I had to find a way to replicate the brushed-metal finish on the body. Because of all the welded spots and putty, I knew I couldn’t just polish the bare-metal body—not to mention, I had those rivets and some other decals to contend with. So it had to be paint. No regular spray would deliver the chrome shine I was looking for. After yet more searching, I discovered Spaz Stix chrome spray (it is similar to Alclad), and after I watched a few videos on YouTube, I decided to give it a try. I knew this spray was meant for other uses, but if there was a chance it might work on diecast, I had to go for it. I ordered the whole kit with base, chrome, and clearcoat. Sure enough, it gave the build the looks and finish I was aiming for, plus all the decals were buried underneath the finish, making them look realistic without a lot of extra work.


Devil in the Details

Undertaking such a build, I knew I had to devote time to fabricating most of the interior, chassis, and drivetrain. Inside the custom-built cockpit, there is a mix of brushed steel, rivets, copper, fuel lines, fire extinguishers, steel plates, aviation gauges, an airplane steering wheel, thrust levers, and lots of push/pull
switches and buttons with weird functions. The bomber seats look right at home. There’s even some WW II airplane nose art decorating the rear glass.
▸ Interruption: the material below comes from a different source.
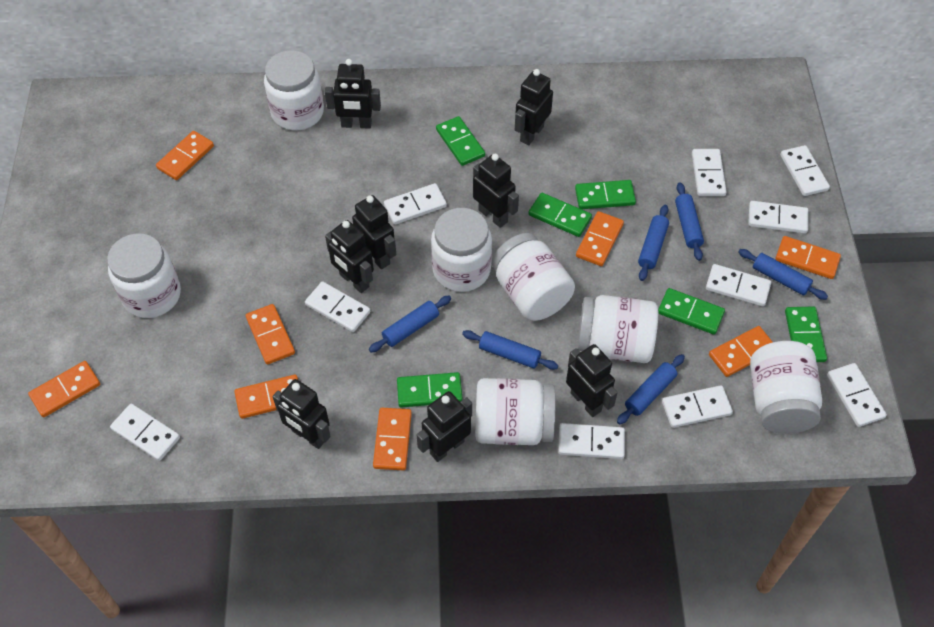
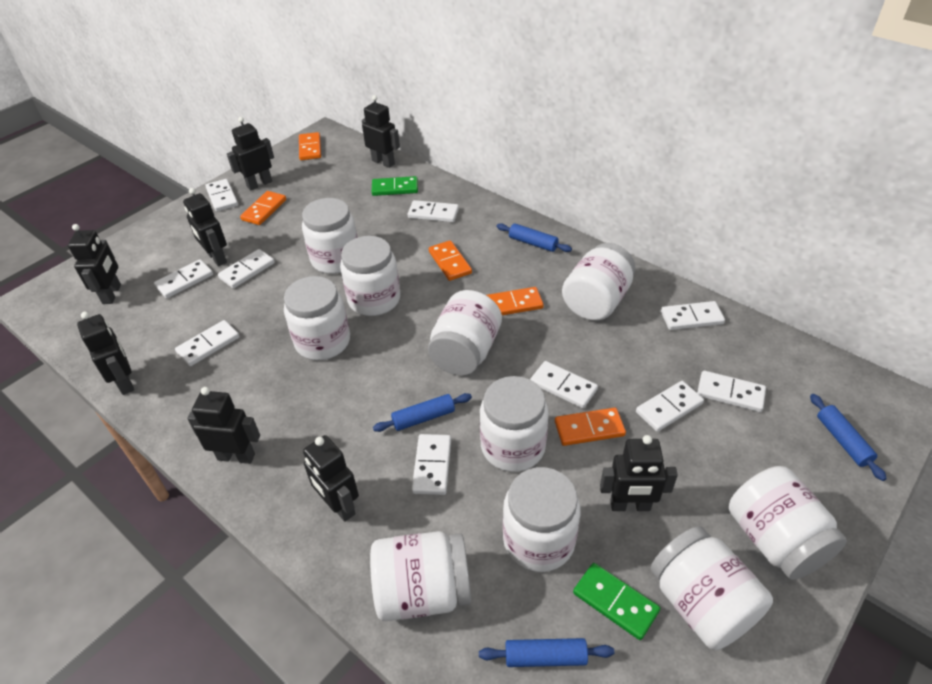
blue rolling pin: [369,296,451,352] [462,330,558,370] [617,354,685,425] [638,205,669,281] [675,182,704,261] [738,249,828,300] = 6 -> [373,393,472,432] [479,638,614,667] [497,223,572,252] [810,394,887,481] = 4
green domino: [397,372,463,408] [436,116,485,166] [528,193,592,237] [575,180,636,209] [658,288,725,335] [785,306,827,362] = 6 -> [372,176,418,196] [573,563,660,640] = 2
orange domino: [28,361,100,417] [156,131,214,180] [234,375,298,419] [246,304,295,365] [373,408,412,471] [576,211,624,266] [709,326,772,377] [775,236,841,279] = 8 -> [240,191,286,225] [299,132,321,160] [429,240,472,281] [486,287,544,315] [555,408,626,446] = 5
white jar: [107,233,181,318] [264,50,324,131] [431,208,492,292] [475,378,555,445] [492,233,575,321] [577,295,658,363] [750,341,822,434] = 7 -> [284,276,350,360] [302,198,358,274] [340,236,400,316] [370,531,471,621] [428,290,502,375] [480,376,549,472] [503,467,580,572] [562,243,635,321] [651,526,773,650] [729,466,847,580] = 10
The chassis was based on the original truck’s but has been widened and elongated with styrene beams. In front, the rack and pinion and the suspension are custom-made, as is the rear end and all the spindles. The two belts for the V-drive came from a supercharged engine set by GMP, and are hooked to a custom-made boat transfer case I built out of styrene. The bed was a separate build all by itself. I wanted to replicate riveted steel plates and metalwork, so it had to look like steel. I tubbed the bed using styrene and ran rivets everywhere. I then added the extras: oil and air tanks with dual batteries, an aviation-style refuel system, and copper-colored lines.


Just in Time

That was quite the task to accomplish in just three months! So many things had to line up perfectly—and miraculously, they did. Since getting it done was a long shot from the start, I realized that my truck had its name. I managed to reveal Long Shot a few hours before the deadline; it was a big relief, and gratifying to see it on the screen, entered successfully into the contest. The crazy amount of work, money, sleepless nights, and time spent on the truck was worth it—even more so when I learned that it had been voted the winner of the 1/18 Diecast Junkies Build Off competition among so many fantastic entries from around the world. To this day, I am grateful for all the support and love this build received from the diecast community…and beyond.


Postscript

After Long Shot was built, I decided to try another long shot and contact Gary Corns and his family to thank them for all the inspiration I got from the amazing hot rod they built. To my eyes, this is one of the most iconic builds of all time. I expressed my admiration for their outstanding work and sent them pictures of my version. Their response was simply amazing! We talked back and forth, comparing notes about our builds. The next thing I knew, pictures of my Long Shot showed up on the official Instagram account of PART. Such a thrill! And a few days later, I received a phone call from Gary Corns himself and we chatted about his amazing build and my 1:18 version. We made plans for a future meetup, and he sent me a signed copy of the issue of Hot Rod that featured his truck. Now I have even more reason to make a pilgrimage to visit his shop to see PART in action and meet the Corns in person.